Excerpt:
[Start of section]

- The one-sheet for Tiga Abdul.
- Directed by: P. Ramlee
- Written by: P. Ramlee
- Starring: P. Ramlee; Sarimah; Ahmad Nisfu;
- Music by: P. Ramlee
- Production company: Malay Film Productions
- Distributed by: Shaw Brothers Ltd.
- Release date: 22 April 1964;
- Country: Malaysia
- Language: Malay (with English subtitles)

= Tiga Abdul =

1964 film by P. Ramlee

Tiga Abdul (English: The Three Abduls; title numerized on screen as 3 Abdul) is a 1964 Singaporean Malay-language black-and-white comedy film directed by and starring Malaysian silver-screen icon P. Ramlee. It tells the story of three brothers who are caught in a web of trickery set by the cunning Sadiq Segaraga, who uses his three daughters to try and fleece the three brothers of all their wealth. The movie is a tribute to traditional folktales with a moral set into the story and is set in a fictional Middle Eastern country named Isketambola, loosely based on Istanbul, Turkey, it also loosely refers to the Ottoman Empire's decline, its final years and its collapse. It was the last film to be directed by P. Ramlee in Singapore before he moved to his new workplace in Merdeka Studios, Kuala Lumpur in 1965.

[End of section]

Tasks for this exercise:
**A)** Answer these questions from the passage on Tiga Abdul:
(i) Which company distributed the film?
(ii) In what fictional country is the film set?
(iii) Where did P. Ramlee move in 1965?
**B)** Please translate this sentence from the passage on Tiga Abdul into Spanish: "It was the last film to be directed by P. Ramlee in Singapore before he moved to his new workplace in Merdeka Studios, Kuala Lumpur in 1965."
**C)** Pick up the passage on Tiga Abdul after its final sentence and carry it on.

Image sets with camera poses
[Start of section]

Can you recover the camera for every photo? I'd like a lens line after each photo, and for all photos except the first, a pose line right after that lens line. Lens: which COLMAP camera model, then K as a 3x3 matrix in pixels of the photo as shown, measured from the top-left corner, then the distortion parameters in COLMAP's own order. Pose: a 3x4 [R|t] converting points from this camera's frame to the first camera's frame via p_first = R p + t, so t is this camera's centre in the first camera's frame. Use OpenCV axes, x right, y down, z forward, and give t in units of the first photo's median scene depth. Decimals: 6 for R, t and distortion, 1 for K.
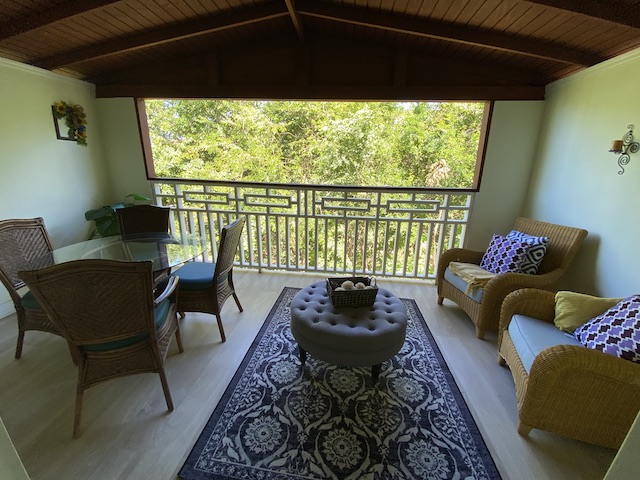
lens RADIAL K [[259.7, 0, 318.0], [0, 259.7, 240.1], [0, 0, 1]] dist [0.028161, -0.023713]
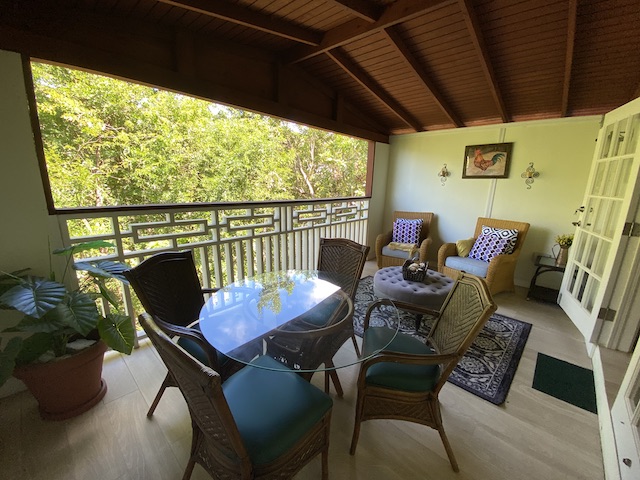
lens RADIAL K [[259.7, 0, 318.0], [0, 259.7, 240.1], [0, 0, 1]] dist [0.028161, -0.023713]
pose [[0.616073, -0.183063, 0.766121, -0.751365], [0.236546, 0.970724, 0.041735, -0.075152], [-0.751332, 0.155511, 0.641339, 0.268079]]
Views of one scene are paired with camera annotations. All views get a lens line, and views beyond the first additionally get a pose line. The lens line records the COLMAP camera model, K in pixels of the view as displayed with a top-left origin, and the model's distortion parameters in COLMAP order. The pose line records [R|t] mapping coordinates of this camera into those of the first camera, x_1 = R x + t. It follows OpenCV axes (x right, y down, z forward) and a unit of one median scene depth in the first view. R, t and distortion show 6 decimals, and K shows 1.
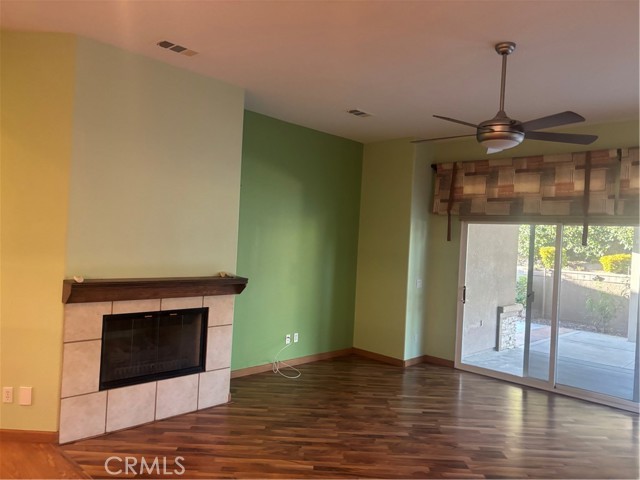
lens RADIAL K [[485.2, 0, 319.5], [0, 485.2, 235.4], [0, 0, 1]] dist [0.030717, 0.004981]
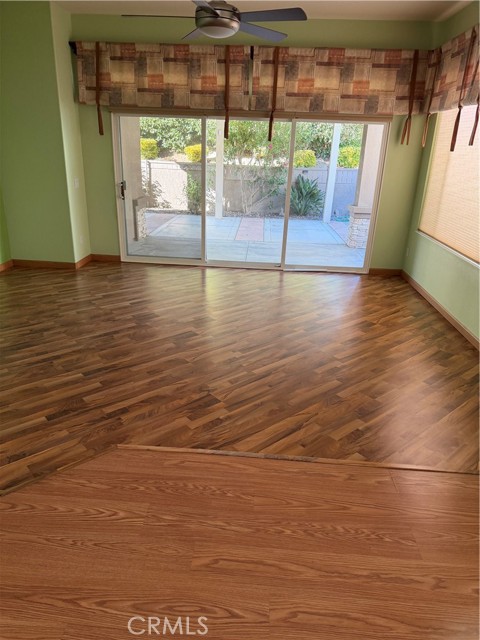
lens RADIAL K [[447.0, 0, 240.0], [0, 447.0, 320.0], [0, 0, 1]] dist [0.059004, -0.078357]
pose [[0.766482, -0.251698, 0.590893, -0.165948], [0.000381, 0.920190, 0.391472, -0.002343], [-0.642266, -0.299831, 0.705405, 0.084891]]
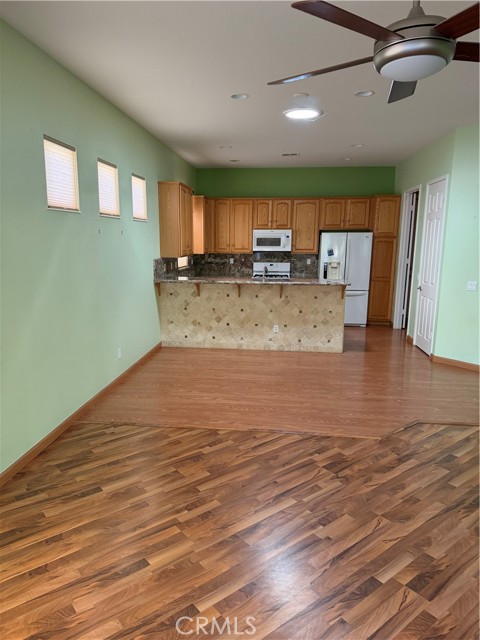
lens RADIAL K [[447.0, 0, 240.0], [0, 447.0, 320.0], [0, 0, 1]] dist [0.059004, -0.078357]
pose [[-0.789354, 0.053423, -0.611610, 0.498616], [-0.042012, 0.989171, 0.140623, 0.027028], [0.612500, 0.136697, -0.778562, 0.769262]]
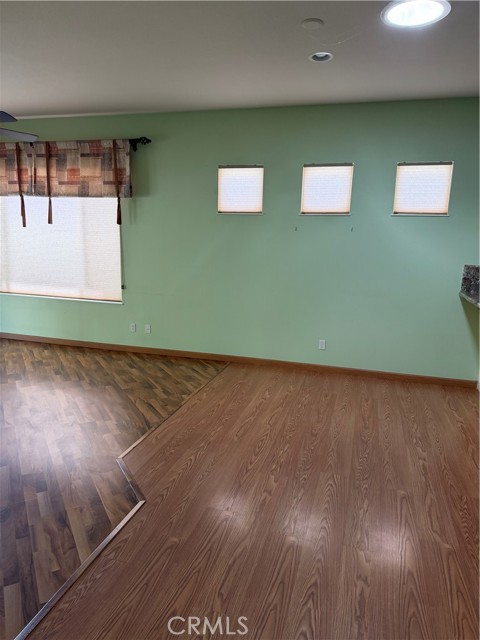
lens RADIAL K [[447.0, 0, 240.0], [0, 447.0, 320.0], [0, 0, 1]] dist [0.059004, -0.078357]
pose [[-0.468468, -0.230849, 0.852787, -0.526421], [-0.058331, 0.971235, 0.230870, -0.025821], [-0.881553, 0.058411, -0.468458, 0.537131]]
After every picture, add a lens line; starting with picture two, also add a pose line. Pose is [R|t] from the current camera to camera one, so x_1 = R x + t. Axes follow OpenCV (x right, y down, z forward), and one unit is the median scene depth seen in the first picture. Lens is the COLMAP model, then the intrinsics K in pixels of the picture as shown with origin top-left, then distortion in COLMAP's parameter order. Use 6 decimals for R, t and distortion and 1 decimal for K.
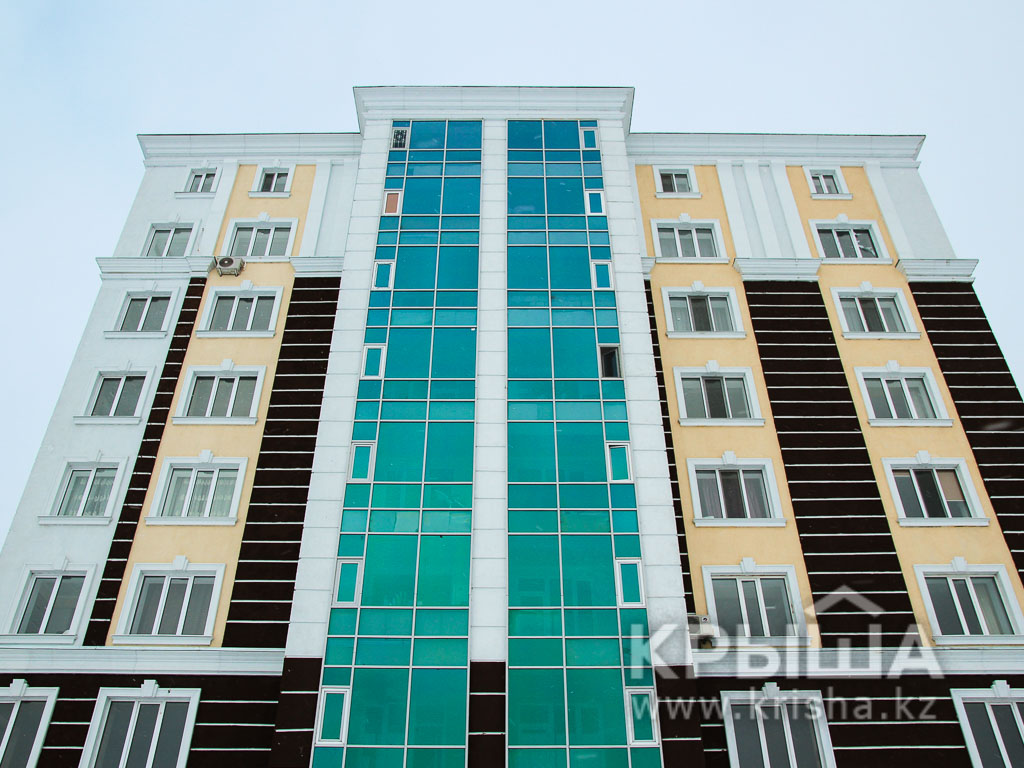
lens RADIAL K [[920.7, 0, 512.0], [0, 920.7, 384.0], [0, 0, 1]] dist [-0.119713, 0.140444]
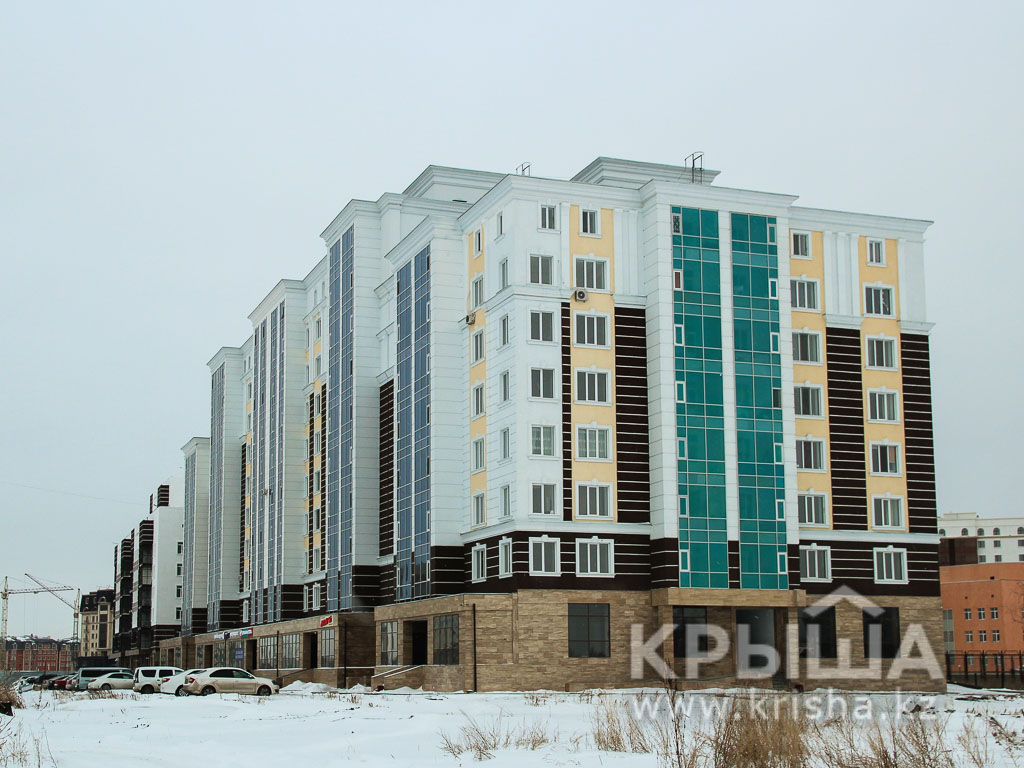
lens RADIAL K [[1465.5, 0, 512.0], [0, 1465.5, 384.0], [0, 0, 1]] dist [-0.000602, 0.035066]
pose [[0.934375, 0.066046, 0.350117, -1.554796], [-0.227198, 0.867405, 0.442706, -1.326436], [-0.274454, -0.493200, 0.825487, -1.537526]]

[End of section]

Responses to the tasks:
**A)**
(i) Shaw Brothers Ltd.
(ii) Isketambola
(iii) Merdeka Studios, Kuala Lumpur

**B)** Fue la última película dirigida por P. Ramlee en Singapur antes de que se trasladara a su nuevo lugar de trabajo en Merdeka Studios, Kuala Lumpur, en 1965.

**C)**
==Plot==
Ismet Ulam Raja, a wealthy businessman, has three sons: Abdul Wahab, Abdul Wahib, and Abdul Wahub. While Abdul Wahab and Abdul Wahib are selfish and business-minded, Abdul Wahub leads a modest life, running a small music shop. On Ismet's birthday, he suffers a heart attack. While Abdul Wahab and Abdul Wahib plot to inherit their father's wealth, Abdul Wahub tries to convince his father to go to the hospital, which Ismet refuses. Ismet passes away at home, and his wealth is divided between Abdul Wahab and Abdul Wahib, leaving Abdul Wahub only their father's house. Though upset, Abdul Wahub accepts this outcome and resumes his simple life.

Sadiq Segaraga, a friend of Ismet, schemes to claim the family fortune. He instructs his three daughters—Hamidah, Rafidah, and Ghasidah—to woo the three brothers. Hamidah and Rafidah succeed with Abdul Wahab and Abdul Wahib, but Ghasidah and Abdul Wahub argue whenever they meet.

Abdul Wahab and Abdul Wahib seek Sadiq's permission to marry his daughters. Sadiq agrees, on the condition they sign a contract drafted by his lawyer, Kassim Patalon. The contract states that if they lose their temper during the marriage, all their wealth will go to Sadiq, and they will be sold as slaves. Suspicious but eager, they sign the contract. After the weddings, they face harsh conditions at Sadiq's home, such as being barred from eating the food and sleeping in the stables. Losing their tempers, Sadiq enforces the contract, seizing their wealth and selling them as slaves.

Abdul Wahub witnesses his brothers being sold in the market but cannot intervene. That night, he dreams of his father's spirit, who directs him to Sulaiman Akhlaken, Ismet's overseas lawyer. Sulaiman reveals that Ismet's overseas properties now belong to Abdul Wahub, making him wealthier than his brothers combined.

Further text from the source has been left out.